Es ging der Streikbewegung aber nicht nur um die Abwehr des Putsches sondern auch um die in der Novemberrevolution verfehlte, konsequente Sozialisierung von Wirtschaft und Gesellschaft. Gegen diese Bestrebungen wurden nunmehr von der gerade geretteten Regierung, Reichswehr und Freikorpseinheiten (darunter Teile der Putschtruppen) in Marsch gesetzt. Das Militär nahm in den folgenden Tagen und Wochen blutige Rache an den kämpfenden Arbeitern.

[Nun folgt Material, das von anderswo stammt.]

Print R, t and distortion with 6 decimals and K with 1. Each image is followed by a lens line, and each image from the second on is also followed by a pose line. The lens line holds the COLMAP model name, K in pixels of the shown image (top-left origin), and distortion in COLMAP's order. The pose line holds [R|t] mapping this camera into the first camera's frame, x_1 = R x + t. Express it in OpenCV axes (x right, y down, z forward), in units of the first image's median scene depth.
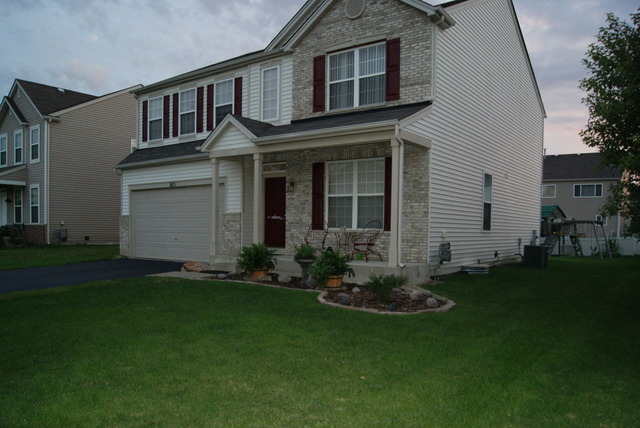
lens RADIAL K [[504.5, 0, 319.5], [0, 504.5, 249.2], [0, 0, 1]] dist [-0.074912, 0.005071]
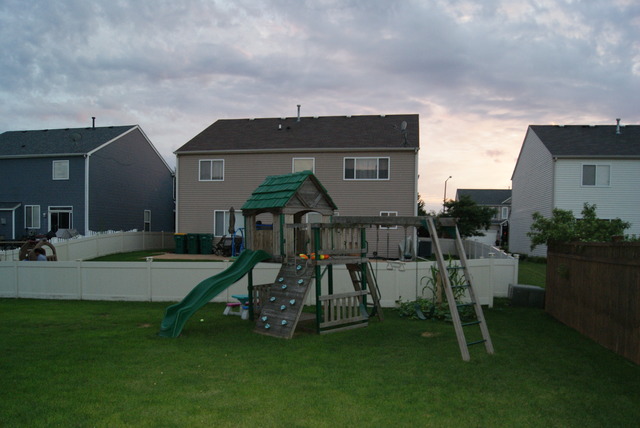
lens RADIAL K [[504.5, 0, 319.5], [0, 504.5, 249.2], [0, 0, 1]] dist [-0.074912, 0.005071]
pose [[0.899953, -0.014568, 0.435744, 0.659112], [0.019875, 0.999773, -0.007622, -0.066601], [-0.435534, 0.015520, 0.900038, 1.357735]]
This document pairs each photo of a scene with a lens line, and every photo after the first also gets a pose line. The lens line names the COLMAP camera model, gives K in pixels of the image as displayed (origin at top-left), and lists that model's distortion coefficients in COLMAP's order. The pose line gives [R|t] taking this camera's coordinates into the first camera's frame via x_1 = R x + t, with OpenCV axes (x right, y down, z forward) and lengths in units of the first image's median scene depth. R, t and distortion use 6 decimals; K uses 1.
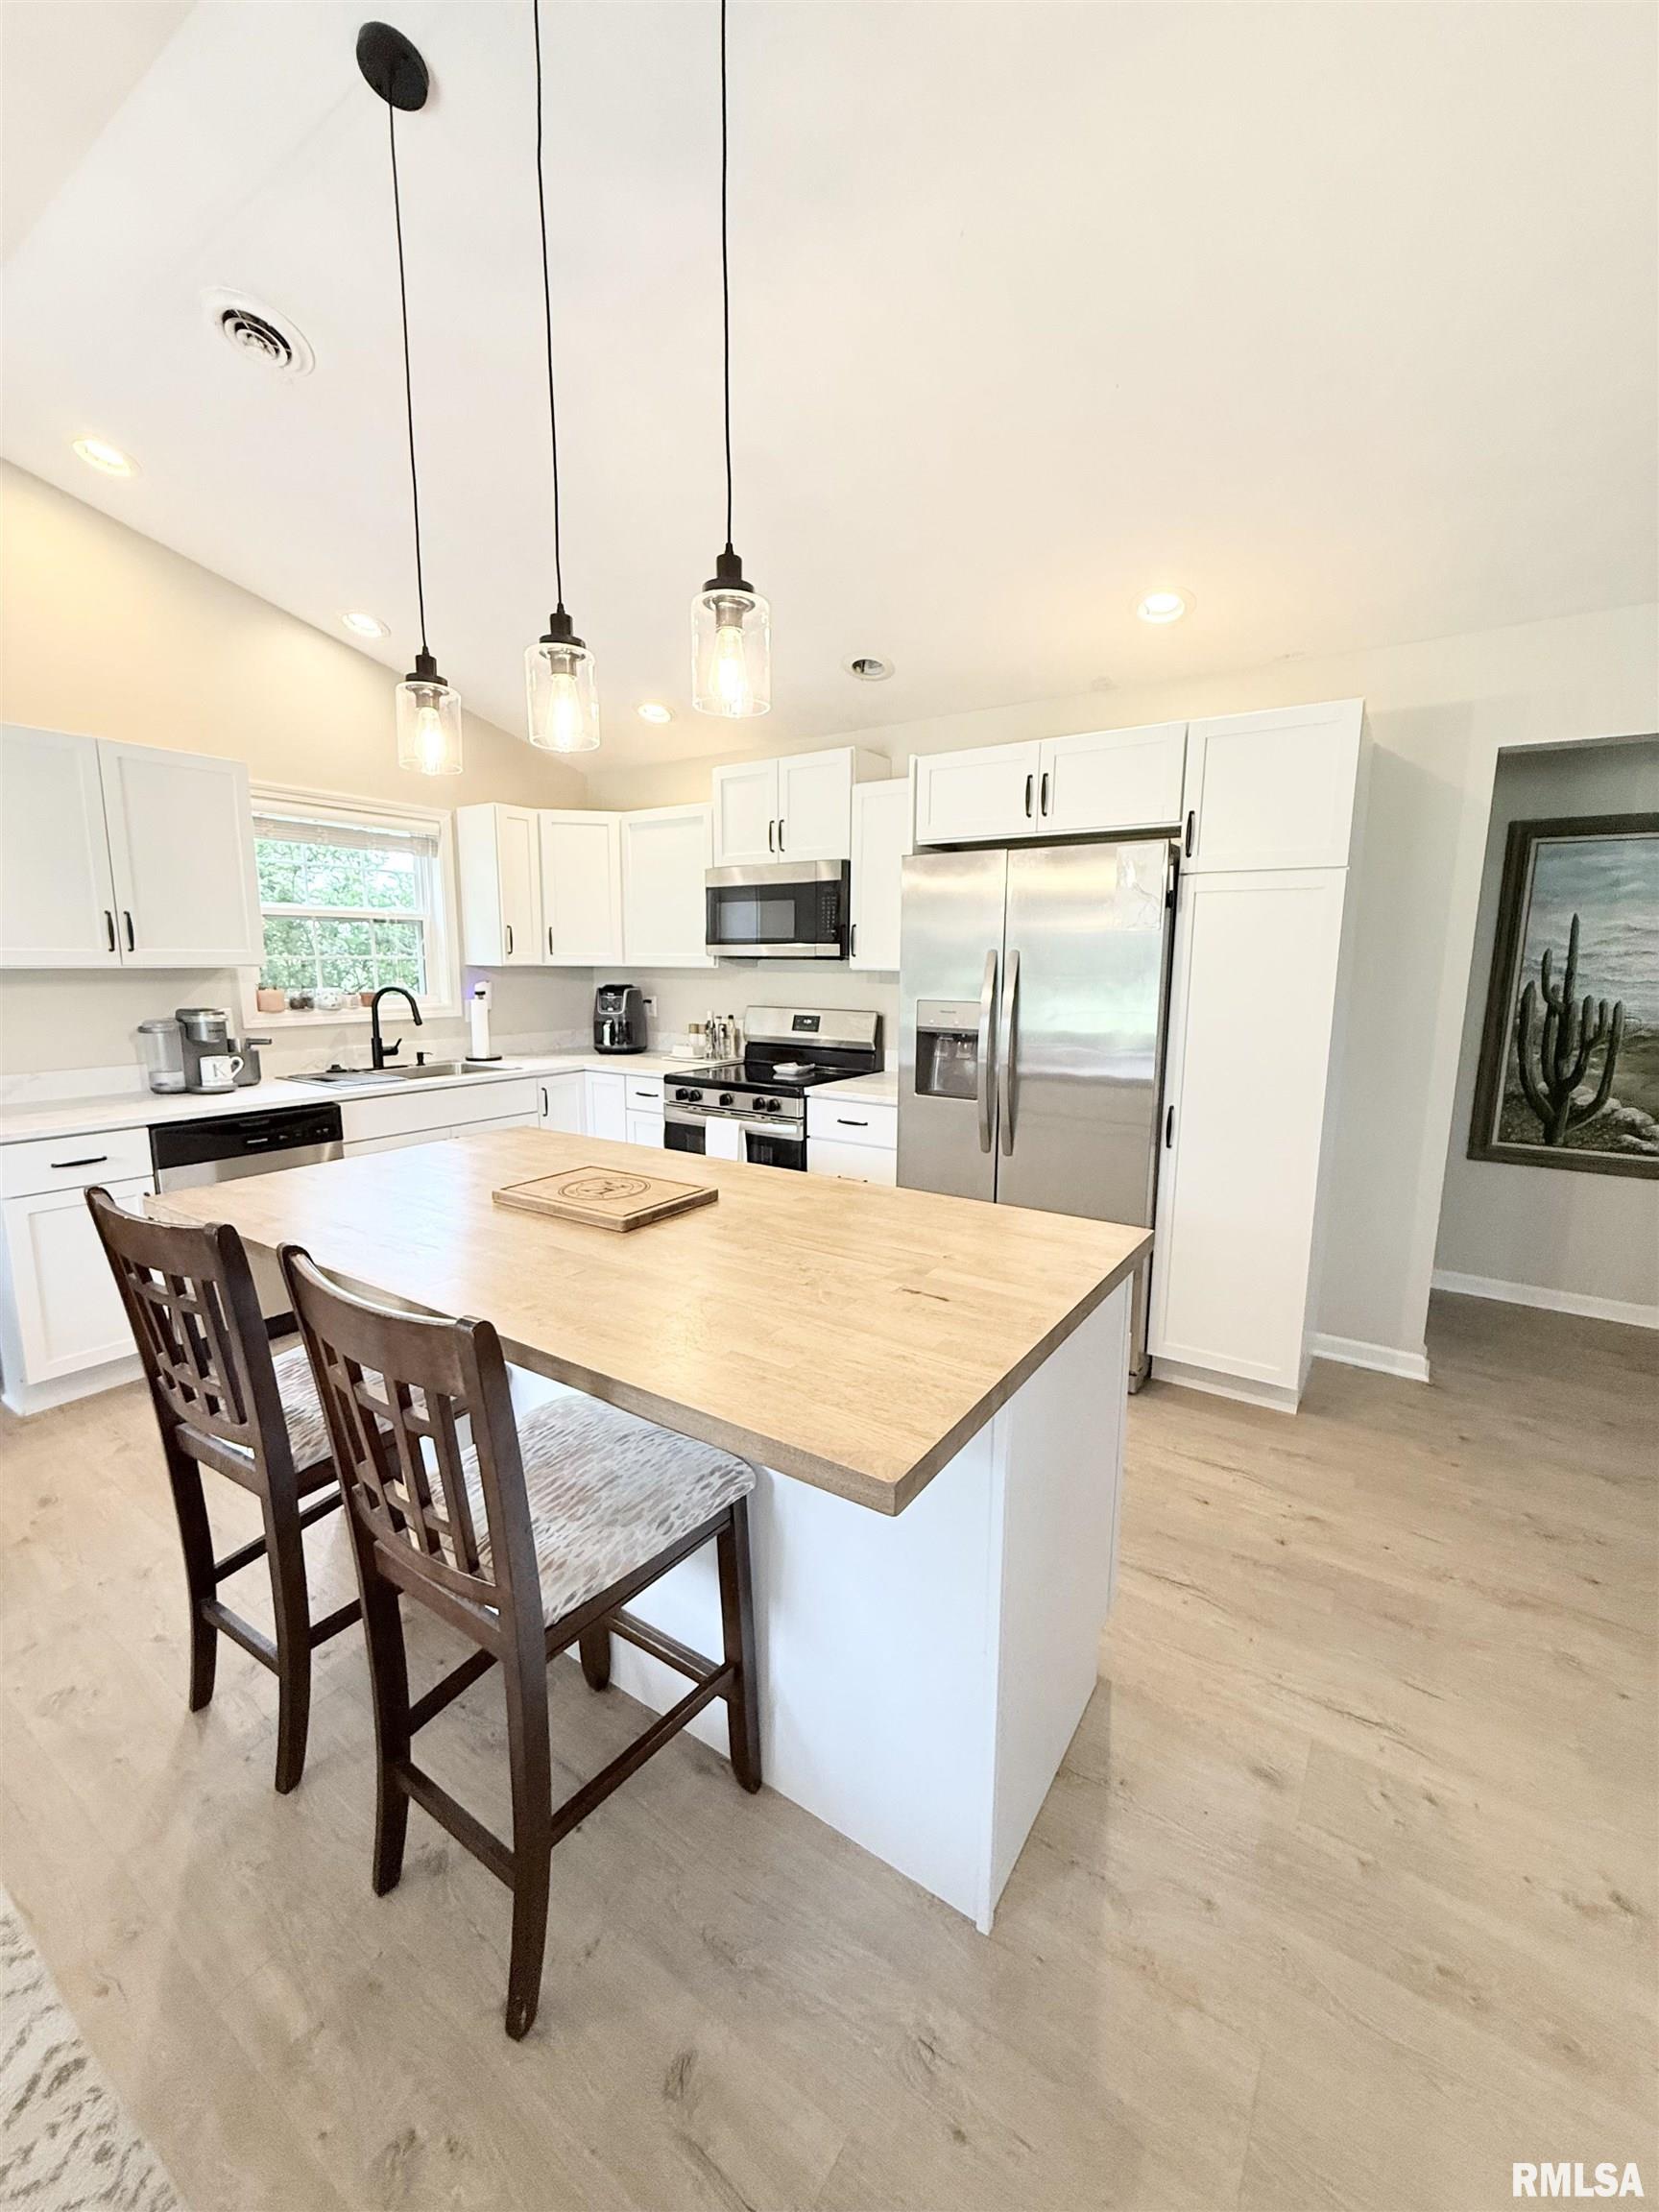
lens RADIAL K [[884.2, 0, 830.5], [0, 884.2, 1100.5], [0, 0, 1]] dist [0.000714, 0.000389]
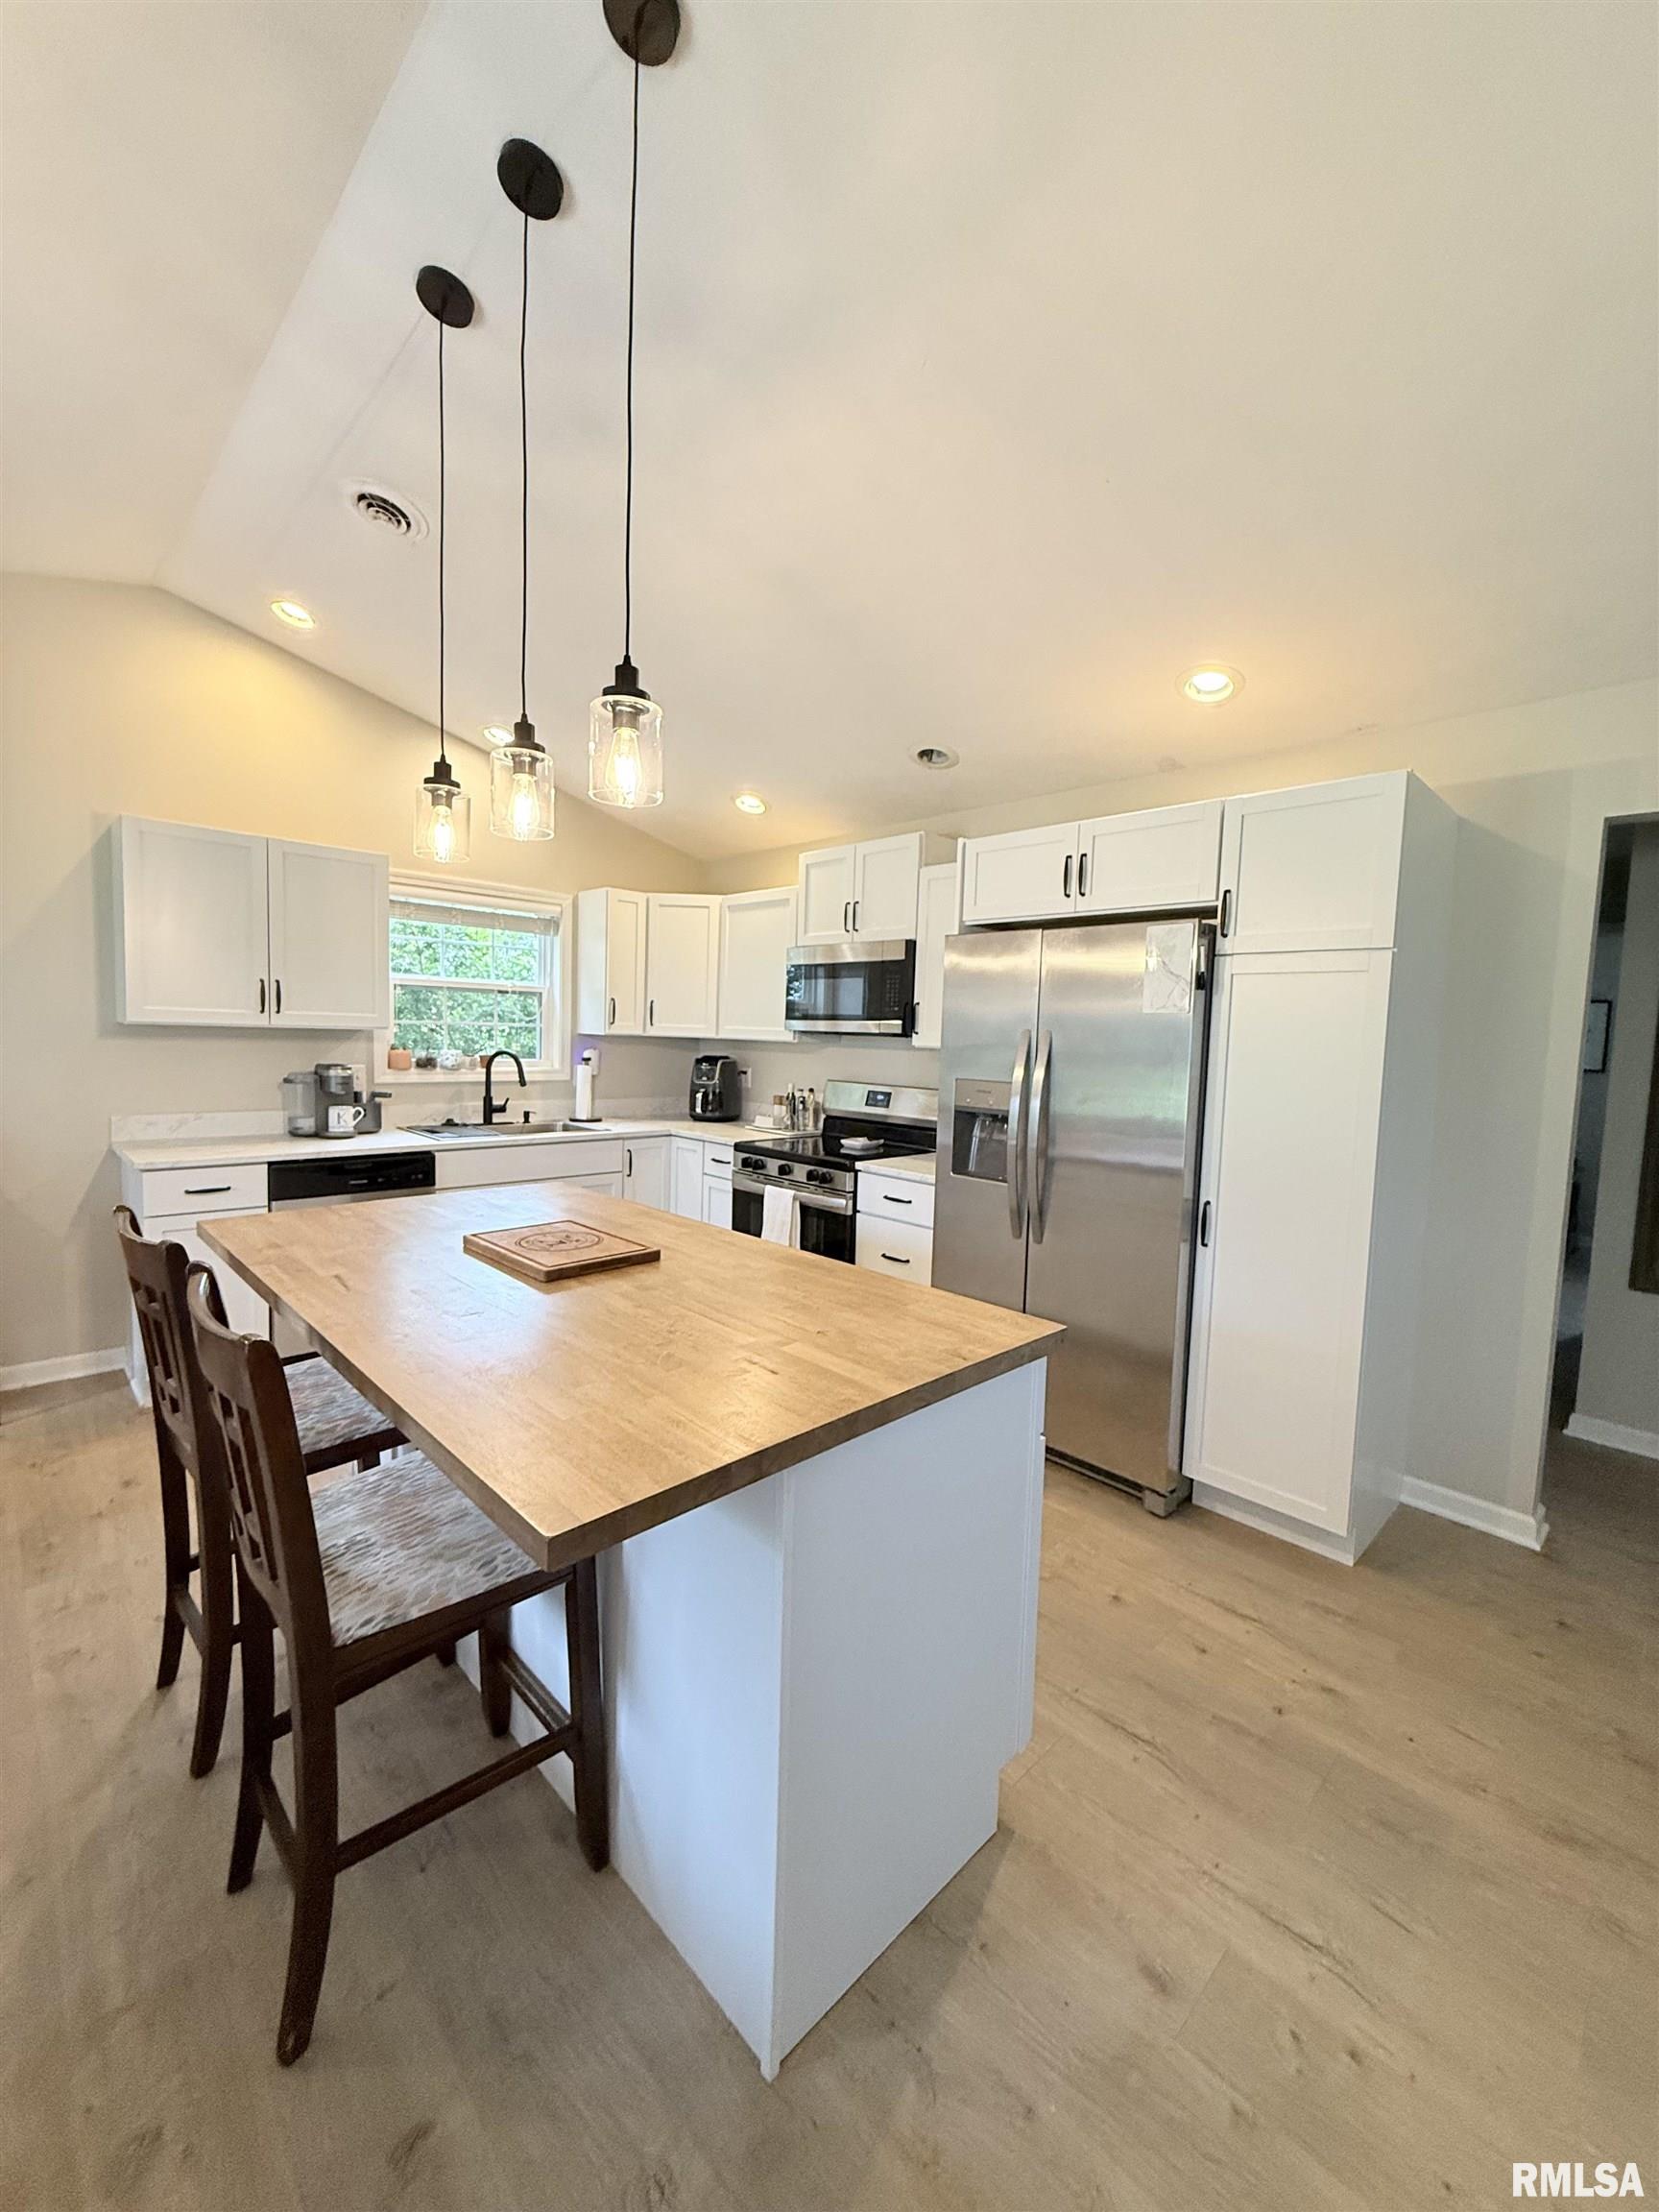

Am 3. April 1920 besetzte die Reichswehr unter Führung des General von Watter zunächst Wanne, Röhlinghausen, Eickel und schließlich die Stadt Herne. Der wütende, opferreiche Terror verrohter Militaristen überzog die Arbeiterviertel der Stadt und des gesamten Reviers. Jene großen Hoffnungen, die in der Novemberrevolution 1918/19 die Massen beflügelten und in der Märzrevolution 1920 noch einmal aufschienen, wurden in Blut und Terror erstickt, die Täter nie zur Rechenschaft gezogen.